The game of basketball has a lot of rules but they are all easy to understand. However, do people really know what is “Traveling” in Basketball? It’s a rule violation that is misunderstood and often not called by basketball officials.
“Traveling” in Basketball
In basketball, traveling is a violation of the rules that occurs when a player holding the ball moves one or both of their feet illegally. This rule is intended to prevent players from gaining an advantage by moving with the ball ball without dribbling. When a player has taken more than 3 steps without the ball being dribbled, a traveling violation is called.
The rule was 2 steps before 2018, but The International Basketball Federation, also known as FIBA changed the rule. Since 2018, there is a step called the “gather step” before you take the 2 steps. A travel can also be called via carrying or a pivot foot that’s not grounded properly. If the pivot foot of a player changes or moves, it is considered traveling. If the referee blows his whistle for a travel, the team that committed the violation loses possession and the ball is awarded to the other team.

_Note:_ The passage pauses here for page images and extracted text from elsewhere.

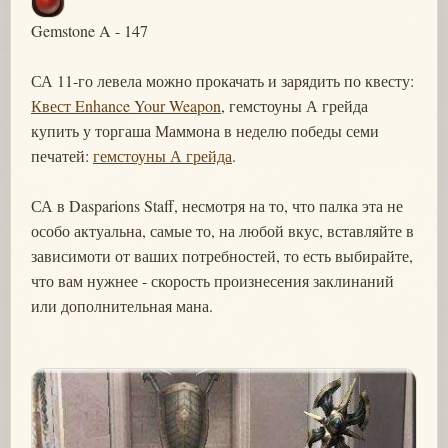
Gemstone A - 147
СА 11-го левела можно прокачать и зарядить по квесту:
Квест Enhance Your Weapon
, гемстоуны А грейда
купить у торгаша Маммона в неделю победы семи
печатей:
гемстоуны А грейда
.
СА в Dasparions Staff, несмотря на то, что палка эта не
особо актуальна, самые то, на любой вкус, вставляйте в
зависимоти от ваших потребностей, то есть выбирайте,
что вам нужнее - скорость произнесения заклинаний
или дополнительная мана.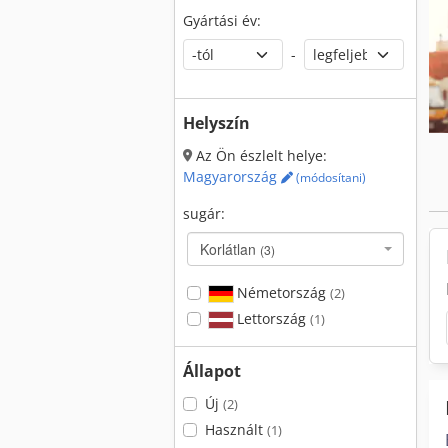
Gyártási év:
-
Helyszín
Az Ön észlelt helye:
Magyarország
(módosítani)
sugár:
Korlátlan
(3)
Németország
(2)
Lettország
(1)
Állapot
Új
(2)
Használt
(1)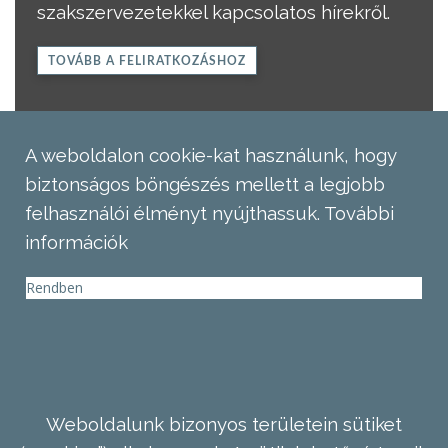
szakszervezetekkel kapcsolatos hírekről.
TOVÁBB A FELIRATKOZÁSHOZ
A weboldalon cookie-kat használunk, hogy
biztonságos böngészés mellett a legjobb
felhasználói élményt nyújthassuk.
További
információk
Rendben
Weboldalunk bizonyos területein sütiket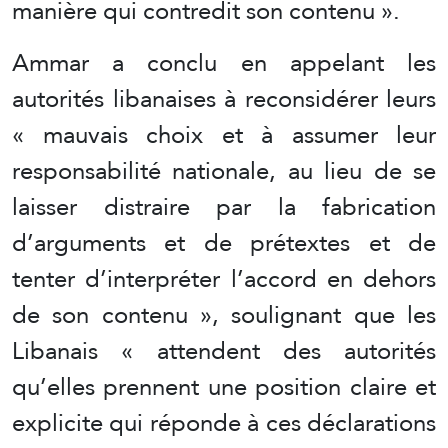
manière qui contredit son contenu ».
Ammar a conclu en appelant les
autorités libanaises à reconsidérer leurs
« mauvais choix et à assumer leur
responsabilité nationale, au lieu de se
laisser distraire par la fabrication
d’arguments et de prétextes et de
tenter d’interpréter l’accord en dehors
de son contenu », soulignant que les
Libanais « attendent des autorités
qu’elles prennent une position claire et
explicite qui réponde à ces déclarations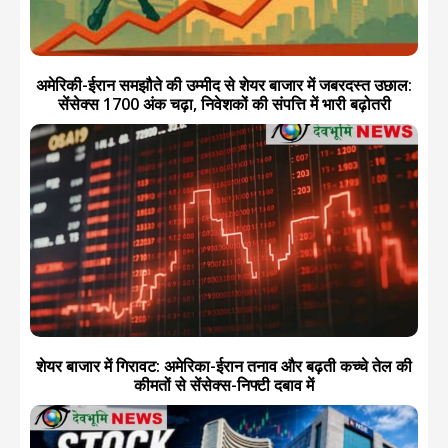
अमेरिकी-ईरान समझौते की उम्मीद से शेयर बाजार में जबरदस्त उछाल:
सेंसेक्स 1700 अंक चढ़ा, निवेशकों की संपत्ति में भारी बढ़ोतरी
शेयर बाजार में गिरावट: अमेरिका-ईरान तनाव और बढ़ती कच्चे तेल की
कीमतों से सेंसेक्स-निफ्टी दबाव में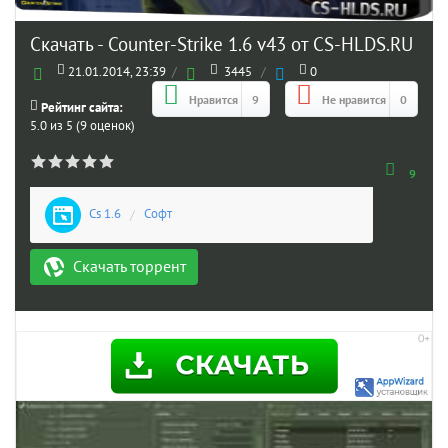
Скачать - Counter-Strike 1.6 v43 от CS-HLDS.RU
21.01.2014, 23:39
/
3445
/
0
Нравится
9
Не нравится
0
Рейтинг сайта:
5.0 из 5 (9 оценок)
9
Cs 1.6
/
Софт
Скачать торрент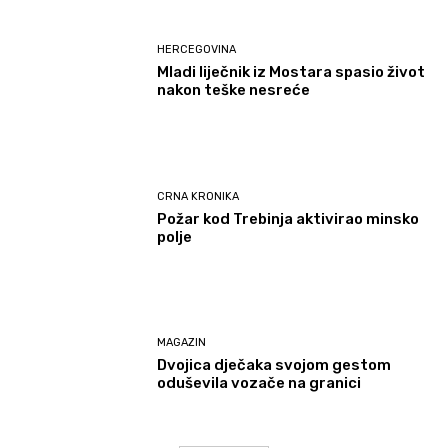
HERCEGOVINA
Mladi liječnik iz Mostara spasio život
nakon teške nesreće
CRNA KRONIKA
Požar kod Trebinja aktivirao minsko
polje
MAGAZIN
Dvojica dječaka svojom gestom
oduševila vozače na granici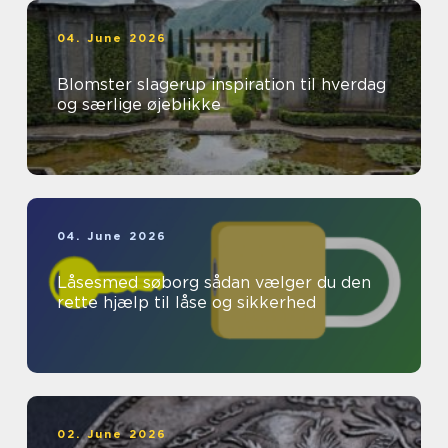
04. June 2026
Blomster slagerup inspiration til hverdag
og særlige øjeblikke
04. June 2026
Låsesmed søborg sådan vælger du den
rette hjælp til låse og sikkerhed
02. June 2026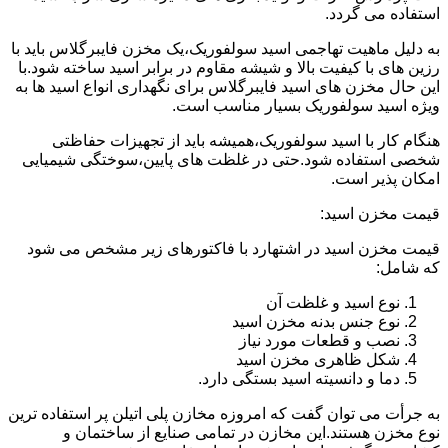
استفاده می گردد.
به دلیل ماهیت تهاجمی اسید سولفوریک،یک مخزن فایبرگلاس باید با
رزین های با کیفیت بالا و شیشه مقاوم در برابر اسید ساخته شود.با
این حال مخزن های اسید فایبرگلاس برای نگهداری انواع اسید ها به
ویژه اسید سولفوریک بسیار مناسب است.
هنگام کار با اسید سولفوریک،همیشه باید از تجهیزات حفاظتی
شخصی استفاده شود.حتی در غلظت های پایین،سوختگی شیمیایی
امکان پذیر است.
قیمت مخزن اسید:
قیمت مخزن اسید در اشتهارد با فاکتورهای زیر مشخص می شود
که شامل:
نوع اسید و غلظت آن
نوع جنس بدنه مخزن اسید
نصب و قطعات مورد نیاز
شکل ظاهری مخزن اسید
دما و دانسیته اسید بستگی دارد.
به جرأت می توان گفت که امروزه مخازن پلی اتیلن پر استفاده ترین
نوع مخزن هستند.این مخازن در تمامی صنایع از ساختمان و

Basically, the player who picks up the ball while running or dribbling is allowed to take two steps before getting rid of it with a pass or shot. However, as we established above, the gathering step is not part of those two two allowed steps. For example, the player picks up the ball and the step he makes while picking up the ball is called the “gather” step. From that point on, the player is allowed to make two more steps before having to get rid of the ball. All in all, anything more than three steps after the ball is picked up will be called for a travel.
Traveling rules better reflect the actions of the players on the court. Concentration is very important for the game of basketball and lack of it leads to travelling. It usually happens when a player is put under pressure from the opposing team. When a player is moving and has one foot on the floor while catching the ball or ending a dribble, the next foot to touch the floor becomes the pivot foot. From that point on, moving the pivot foot will result in a travel.
Also if a player without any possession of the ball, slides across the floor to recover a loose ball, he is permitted to slide with the ball without being called for a travel. Read more about basketball traveling right HERE.
It’s important to note that the travelling rule is very strict in FIBA competitions. It’s called all the time and referees rarely miss it. However, in NBA, especially during the regular season, officials are very forgiving when it comes to players making an extra step. This is because players move very fast in the NBA. A lot of times, an extra step is ignored and traveling is not called. However, during the playoffs, they are much stricter with this rule.